The expansion of El Prat, unacceptable
The proposed expansion of the Josep Tarradellas Barcelona-El Prat Airport once again endangers one of Catalonia's most fragile and valuable natural areas: the Llobregat Delta. Given the announcement made this week by AENA and the Generalitat (Catalan government), it is necessary to firmly oppose any project that would further impact this environment, especially while Spain is facing an infringement procedure with the European Commission (case EU-Pilot 5866/13/ENVI) for the poor management of this area.
The Llobregat Delta, declared a Special Protection Area for Birds (SPA) and recognized as an Important Bird Area (IBA), has suffered decades of degradation caused by infrastructure, urban development, and administrative inaction.
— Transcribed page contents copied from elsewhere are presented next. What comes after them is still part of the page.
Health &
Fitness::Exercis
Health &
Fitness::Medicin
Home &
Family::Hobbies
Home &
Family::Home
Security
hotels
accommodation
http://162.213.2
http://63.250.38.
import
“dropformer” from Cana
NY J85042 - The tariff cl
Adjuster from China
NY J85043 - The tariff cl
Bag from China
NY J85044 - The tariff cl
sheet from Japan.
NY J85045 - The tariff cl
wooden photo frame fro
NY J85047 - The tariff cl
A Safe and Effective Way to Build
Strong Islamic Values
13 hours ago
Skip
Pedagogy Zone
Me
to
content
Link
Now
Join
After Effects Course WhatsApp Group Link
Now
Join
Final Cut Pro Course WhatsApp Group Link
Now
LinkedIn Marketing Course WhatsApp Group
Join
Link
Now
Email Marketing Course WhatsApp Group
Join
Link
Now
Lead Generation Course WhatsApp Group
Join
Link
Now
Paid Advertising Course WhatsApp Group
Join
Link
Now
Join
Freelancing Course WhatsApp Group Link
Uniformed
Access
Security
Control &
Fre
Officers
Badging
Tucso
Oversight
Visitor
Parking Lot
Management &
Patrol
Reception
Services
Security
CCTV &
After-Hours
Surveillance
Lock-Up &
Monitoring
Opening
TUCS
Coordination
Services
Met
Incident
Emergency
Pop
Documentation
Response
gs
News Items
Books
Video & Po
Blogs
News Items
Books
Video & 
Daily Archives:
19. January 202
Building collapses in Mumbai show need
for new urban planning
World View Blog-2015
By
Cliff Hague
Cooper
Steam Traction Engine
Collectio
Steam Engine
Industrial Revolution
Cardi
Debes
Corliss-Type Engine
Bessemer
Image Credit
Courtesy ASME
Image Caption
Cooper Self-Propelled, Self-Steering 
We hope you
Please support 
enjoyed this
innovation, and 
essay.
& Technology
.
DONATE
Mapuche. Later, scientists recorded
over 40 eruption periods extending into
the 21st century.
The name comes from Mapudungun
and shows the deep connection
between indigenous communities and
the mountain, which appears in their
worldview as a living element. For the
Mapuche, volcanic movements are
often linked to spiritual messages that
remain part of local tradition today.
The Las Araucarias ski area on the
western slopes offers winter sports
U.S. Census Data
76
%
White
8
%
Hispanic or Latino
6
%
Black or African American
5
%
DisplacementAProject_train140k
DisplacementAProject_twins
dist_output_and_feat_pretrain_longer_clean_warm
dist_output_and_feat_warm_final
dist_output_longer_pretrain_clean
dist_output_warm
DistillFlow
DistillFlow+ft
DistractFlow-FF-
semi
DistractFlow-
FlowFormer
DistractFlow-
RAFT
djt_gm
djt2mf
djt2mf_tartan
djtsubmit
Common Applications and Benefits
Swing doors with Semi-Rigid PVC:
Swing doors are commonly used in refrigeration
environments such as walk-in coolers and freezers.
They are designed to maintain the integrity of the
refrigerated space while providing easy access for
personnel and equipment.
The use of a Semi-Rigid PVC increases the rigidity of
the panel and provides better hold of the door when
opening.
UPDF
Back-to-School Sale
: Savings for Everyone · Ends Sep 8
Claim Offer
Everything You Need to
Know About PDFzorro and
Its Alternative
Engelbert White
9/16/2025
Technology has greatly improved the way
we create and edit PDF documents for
The 2002 airport expansion already had serious environmental consequences. According to the European Commission, the State failed to prevent the deterioration of natural values, failed to adequately assess the cumulative impacts of adjacent projects, and failed to comply with agreed compensatory measures.
Despite this background and the repeated failure to comply with environmental obligations, the authorities are once again proposing an expansion that would directly or indirectly affect protected areas of the Natura 2000 Network. And they are doing so without having resolved the previous shortcomings, without having fully implemented the plan. It is unacceptable to propose any new intervention before the European file is closed and a sustained recovery of protected bird populations is demonstrated. Even compensatory measures corresponding to the previous airport expansion are still pending. For all these reasons, the announced project is out of place.
The current proposal incorporates supposed environmental improvements, such as a 1:10 compensation ratio for habitats of community interest and an "optimized" intervention on runway 06R/24L. However, the European framework is clear: any impact on Natura 2000 sites can only be justified on compelling grounds of public interest and after all alternatives have been ruled out. And under no circumstances can it be based on the argument of compensating for future destruction when past compensation has not been met.
The priority must be reversing the loss of biodiversity. The expansion of the SPA planned by the Generalitat (Catalan government) in July 2024 may be a first step, but much more is needed. The protection of the Delta must be effective and guaranteed, not a promise conditional on infrastructure development. It is essential to apply the precautionary principle: no new project should see the light of day until the ecological balance of the Delta has been restored and the future of its birds and habitats has been secured.
Natura 2000 areas cannot be subject to economic interests. Their conservation must respond to strictly ecological criteria. Anything else would be repeating past mistakes and jeopardizing a natural heritage we cannot afford to lose.